The lacrimal gland is located in the lacrimal fossa, on the upper and outer surface of the orbit. It is a compound tubulo-alveolar serous gland, its alveolar units draining into the twelve lacrimal ducts, which pierce the conjunctiva, forming the lacrimal points. The tears go to the lacrimal ducts (upper and lower), which are located in the medial inner corner of the eye, forming the common lacrimal duct, which in turn flows into the lacrimal sinus, which joins the nasolacrimal duct. The upper eyelids transport tears to the anterior sclera and cornea, keeping them moist and protecting them from dehydration.

Eye muscles

The eye muscles, also known as the extraocular muscles, are responsible for eye movements when they receive signals from the brain via the optic nerve. Eye movements are carried out by six eye muscles: the lateral rectus, medial rectus, inferior rectus, superior rectus, inferior oblique and superior oblique. Inside the bony structure supporting the eye, all but one of these muscles - the inferior oblique - form a cone, with its tip directly behind the eyeball.

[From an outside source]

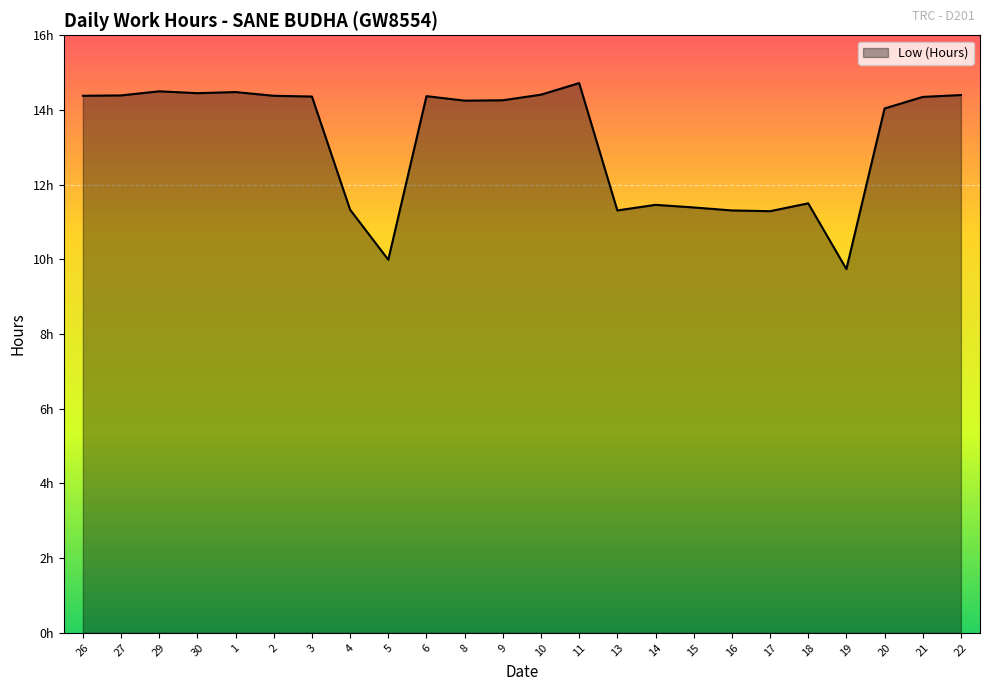

What is the label of the 11th point from the left?

8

This point is called Zinn's ring, and it is the point at which the optic nerve enters the eye.

Optic pathways

The optic pathways carry information from the retina, which has been stimulated by light, to the brain so that images can be correctly interpreted. The optic pathway begins with the stimulation of photoreceptors (rods and cones). Then, bipolar cells of the retina connect with ganglion cells, and the joining of the axons of the ganglion cells forms the optic nerve, which exits the posterior orbit to join the optic nerve on the opposite side to form the optic chiasm. At this stage, there is a crossing of nerve fibers. Nerve fibers leave the optic chiasm to reach the next station, which is the lateral geniculate body. The lateral geniculate body emits the optic radiation, which carries the information to the visual cortex of the brain (occipital region).